--- EXERCISE PASSAGE Enclosed Below ---

From clameter@sgi.com Fri May  4 15:05:20 2007
Message-Id: <20070504220519.978854977@sgi.com>
References: <20070504215839.290346570@sgi.com>
User-Agent: quilt/0.46-1
Date: Fri, 04 May 2007 14:58:41 -0700
From: clameter@sgi.com
To: linux-kernel@vger.kernel.org
Cc: linux-mm@kvack.org,
 dgc@sgi.com,
 Dipankar Sarma <dipankar@in.ibm.com>,
 Eric Dumazet <dada1@cosmosbay.com>,
 Mel Gorman <mel@csn.ul.ie>
Subject: [patch 2/3] SLUB: Implement targeted reclaim and partial list defragmentation
Content-Disposition: inline; filename=reclaim_callback

Targeted reclaim allows to target a single slab for reclaim. This is done by
calling

kmem_cache_vacate(slab, page);

It will return 1 on success, 0 if the operation failed.

The vacate functionality is also used for slab shrinking. During the shrink
operation SLUB will generate a list sorted by the number of objects in use.

--- End of Enclosed EXERCISE PASSAGE ---
--- SOURCE DATA Enclosed Below ---

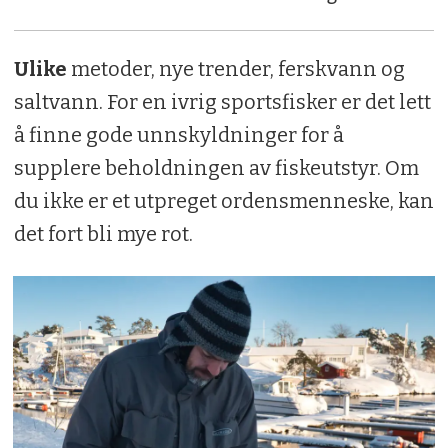
Ulike
metoder, nye trender, ferskvann og
saltvann. For en ivrig sportsfisker er det lett
å finne gode unnskyldninger for å
supplere beholdningen av fiskeutstyr. Om
du ikke er et utpreget ordensmenneske, kan
det fort bli mye rot.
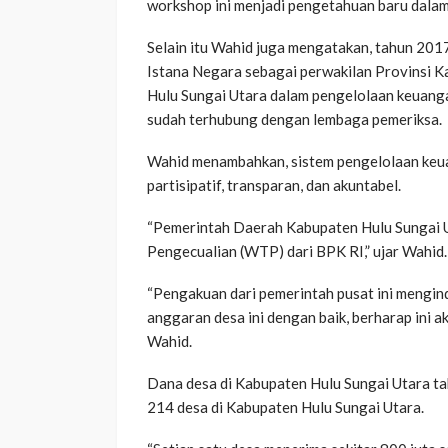
workshop ini menjadi pengetahuan baru dala
Selain itu Wahid juga mengatakan, tahun 20
Istana Negara sebagai perwakilan Provinsi K
Hulu Sungai Utara dalam pengelolaan keuang
sudah terhubung dengan lembaga pemeriksa.
Wahid menambahkan, sistem pengelolaan keuan
partisipatif, transparan, dan akuntabel.
“Pemerintah Daerah Kabupaten Hulu Sungai U
Pengecualian (WTP) dari BPK RI,” ujar Wahid.
“Pengakuan dari pemerintah pusat ini meng
anggaran desa ini dengan baik, berharap ini 
Wahid.
Dana desa di Kabupaten Hulu Sungai Utara ta
214 desa di Kabupaten Hulu Sungai Utara.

--- End of Enclosed SOURCE DATA ---

CHECK YOUR UNDERSTANDING:
- a) List every recipient named on the Cc line of the patch email.
- b) Filter the entries down to the lines that contain the word "Kabupaten".

ANSWERS PROVIDED:
- a)
linux-mm@kvack.org
dgc@sgi.com
Dipankar Sarma <dipankar@in.ibm.com>
Eric Dumazet <dada1@cosmosbay.com>
Mel Gorman <mel@csn.ul.ie>

- b)
“Pemerintah Daerah Kabupaten Hulu Sungai U
Dana desa di Kabupaten Hulu Sungai Utara ta
214 desa di Kabupaten Hulu Sungai Utara.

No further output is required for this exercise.